Sample traceability and Chain of custody of sample between different labs within QC

The FDA 483 highlighted that after the receipt of samples in Quality Control (QC), the movement of these samples between different labs for various tests could not be traced (Observation 5C).

Issue of Chain of Custody of sample is picked by FDA in more than one audit (e.g. Jubilant 483 /Jan 2024). Different procedures may be worked out to avoid this issue

• If a lab distributes samples to different labs from a master sample, this distribution can be documented directly in the sample inward log.
• For each sample logged, a sample usage sheet may be opened which moves along with sample to different labs to record activity on the sample as well as the time it was returned to the sample storage area.
• After completion of analysis, the sample usage sheet can be archived along with analytical records, which shall be reviewed along with test reports before approving the sample results.

Unannounced Internal Audits

The FDA investigators observed that internal audits at the facility were ineffective as all Internal audits were preannounced, based on predefined checklists, and conducted by auditors who were not adequately qualified, except for general internal audit training (Observation 6).
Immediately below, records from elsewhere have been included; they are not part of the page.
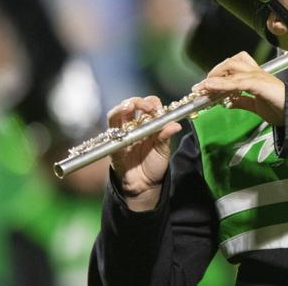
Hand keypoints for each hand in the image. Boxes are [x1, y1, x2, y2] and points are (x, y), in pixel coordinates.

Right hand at [106, 96, 182, 211]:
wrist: (144, 185)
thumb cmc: (154, 164)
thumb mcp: (163, 150)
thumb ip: (166, 137)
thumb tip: (176, 125)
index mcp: (149, 123)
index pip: (149, 104)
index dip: (151, 103)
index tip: (156, 108)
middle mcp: (135, 124)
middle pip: (132, 105)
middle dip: (137, 102)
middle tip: (145, 107)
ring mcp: (123, 132)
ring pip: (118, 114)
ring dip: (122, 108)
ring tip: (129, 107)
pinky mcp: (114, 143)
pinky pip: (111, 130)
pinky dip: (115, 125)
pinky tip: (122, 126)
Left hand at [193, 52, 285, 126]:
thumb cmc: (280, 109)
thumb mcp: (256, 106)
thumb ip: (242, 102)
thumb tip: (228, 103)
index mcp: (256, 76)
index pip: (234, 67)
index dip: (218, 73)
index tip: (204, 86)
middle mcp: (257, 72)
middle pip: (232, 62)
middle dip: (215, 71)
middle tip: (202, 86)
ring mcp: (258, 76)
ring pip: (232, 68)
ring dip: (215, 77)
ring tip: (202, 87)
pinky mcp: (259, 84)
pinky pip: (237, 81)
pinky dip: (222, 84)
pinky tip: (211, 87)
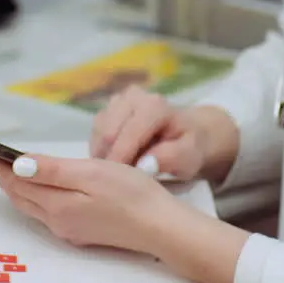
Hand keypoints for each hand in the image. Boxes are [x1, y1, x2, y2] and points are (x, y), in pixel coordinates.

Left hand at [0, 148, 181, 253]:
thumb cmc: (133, 195)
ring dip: (13, 183)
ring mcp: (68, 227)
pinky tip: (35, 183)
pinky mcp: (81, 229)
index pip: (13, 179)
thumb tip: (17, 165)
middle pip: (18, 192)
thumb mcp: (92, 173)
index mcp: (57, 204)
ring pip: (30, 202)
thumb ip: (52, 170)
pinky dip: (32, 192)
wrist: (161, 227)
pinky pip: (45, 208)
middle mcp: (57, 219)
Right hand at [90, 86, 215, 181]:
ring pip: (98, 134)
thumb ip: (170, 158)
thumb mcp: (188, 157)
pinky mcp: (107, 110)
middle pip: (107, 134)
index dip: (120, 161)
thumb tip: (144, 164)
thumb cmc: (188, 147)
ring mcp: (117, 101)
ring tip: (120, 174)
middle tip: (118, 184)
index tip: (117, 186)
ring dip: (104, 156)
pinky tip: (115, 163)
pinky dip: (102, 151)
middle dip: (110, 160)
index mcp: (153, 105)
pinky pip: (95, 134)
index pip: (128, 135)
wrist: (186, 133)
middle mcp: (132, 96)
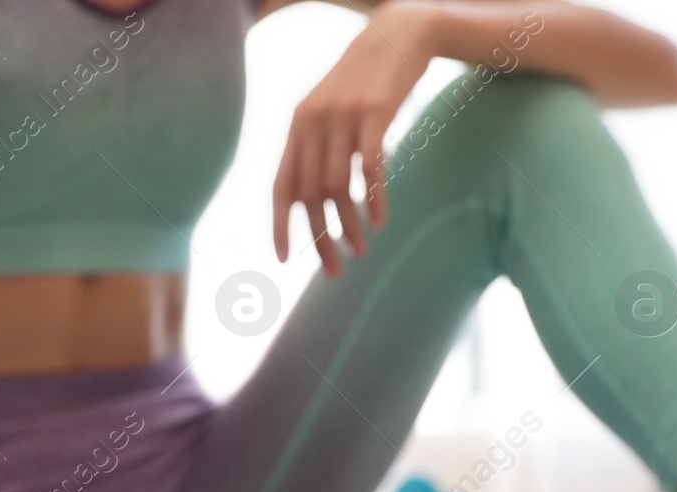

• This is a very pertinent issue. If internal audits are effective, they should identify lapses before they are flagged during regulatory inspections and Companies can take CAPAs well in time. allowing companies to implement corrective and preventive actions (CAPAs) in a timely manner. However, it is often the case that the lapses found by FDA audits are not picked up in self-inspections.
• Typically, internal auditors are selected from departments other than the one being audited to ensure independence. However, this can result in auditors lacking the necessary expertise in the specific area they are auditing. Additionally, the surprise element is lost when audits are pre-scheduled due to auditors’ regular day jobs and familiarity between personnel
• Larger organizations with multiple manufacturing sites are addressing this issue by setting up Corporate Compliance & Audit teams with experts from various functional areas. These teams conduct unannounced audits to ensure a more objective and effective assessment.
• For smaller firms, this can be more challenging. One solution is to engage expert third-party auditors to perform unannounced inspections on a semi-annual or annual basis, providing a more impartial and thorough evaluation.

Training Effectiveness – Despite repeated trainings mistakes are repeated.

Another issue the FDA 483 pick up is the effectiveness of Training as a corrective action for repeat incidents. The 483 sites the case of repeat errors of employees in updating electronic note books despite repeat training (Observation 5D).

• This is a dilemma most companies face. Employees often repeat errors and mistakes, for example, while updating records, following sequence of activities, software entries etc., and the only action taken is repeat “Training” in SOPs or cGMPs. But how many times?
• An important point to note is that training itself is not a Corrective and Preventive Action (CAPA). The employee wouldn’t have been placed in the job if he / she was already not trained.
• What is required is to identify underlying reasons for the frequent errors even when at the outset it is an employee manual error or oversight – Is it system inadequacy, software issues, employee multitasking, lack of skill? A Human Error Checklist is a useful tool which can help to identify the underlying reasons. And address the root causes – address software issues, provide for double checks or confirmatory prompts when updating records and so on.
• Another effective tool is creating a Ready Reckoner of Common Mistakes made by personnel. Frequent group reading of Ready Reckoner of Common Mistakes can help raise awareness of recurring errors, sensitizing employees to these mistakes while they perform tasks. Over time, this practice can significantly reduce or even eliminate these errors
• And of course provide training too, not as a CAPA for a deviation, but as an ongoing awareness-building program aimed at reinforcing correct practices and preventing errors from recurring.